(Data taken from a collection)

• • • • • • •

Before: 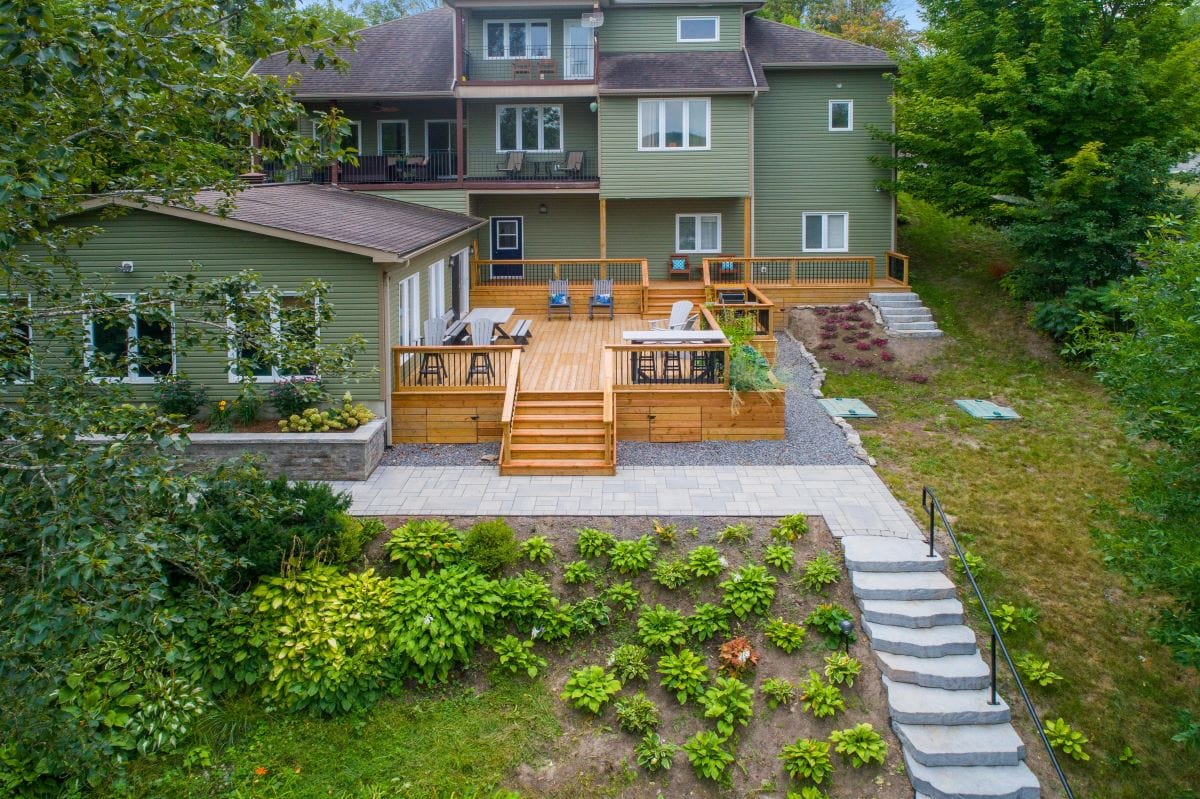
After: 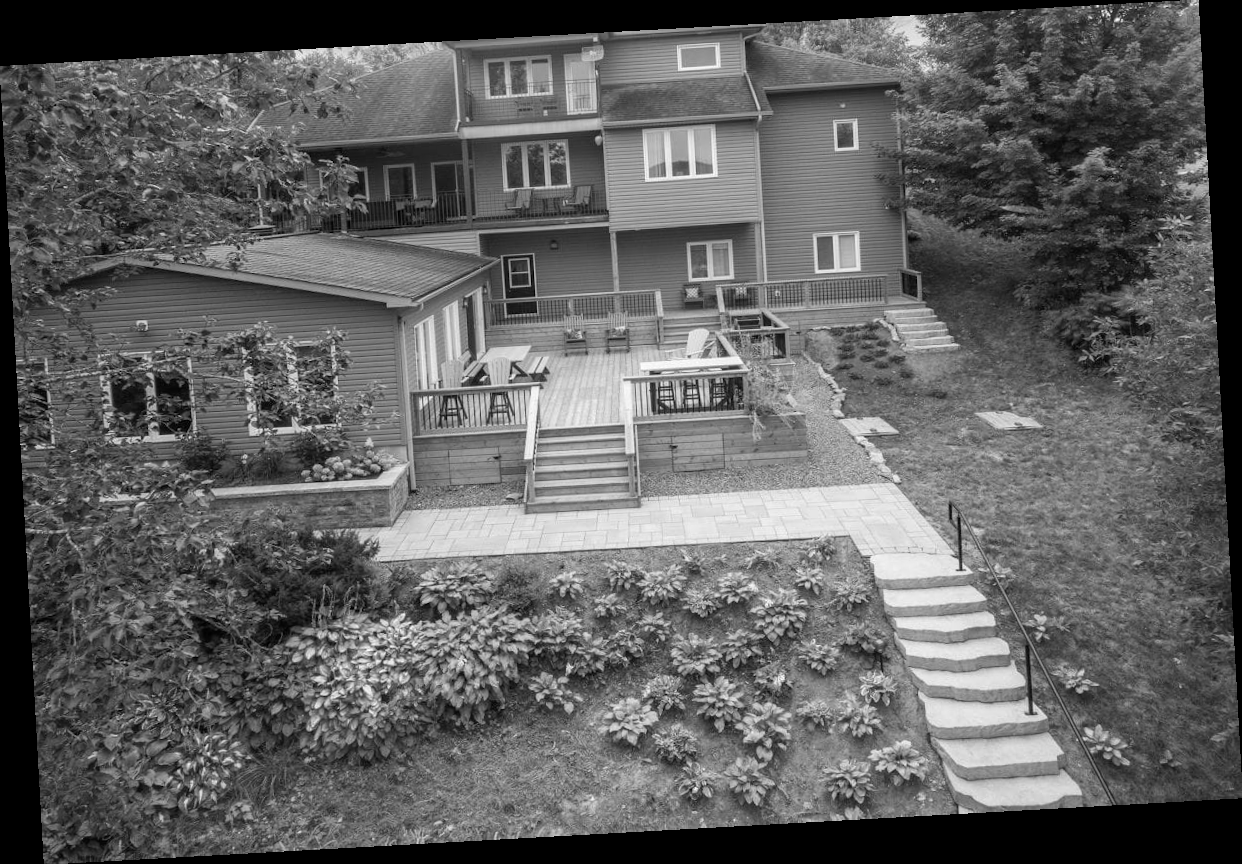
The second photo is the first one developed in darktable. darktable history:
levels: levels [0, 0.476, 0.951]
rotate and perspective: rotation -3.18°, automatic cropping off
monochrome: on, module defaults
contrast brightness saturation: contrast 0.04, saturation 0.07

• • • • • • •

◆ Problem to solve ◆
Reproduce every line of the data above verbatim, omitting the pictures.

◆ Answer ◆
Before: 
After: 
The second photo is the first one developed in darktable. darktable history:
levels: levels [0, 0.476, 0.951]
rotate and perspective: rotation -3.18°, automatic cropping off
monochrome: on, module defaults
contrast brightness saturation: contrast 0.04, saturation 0.07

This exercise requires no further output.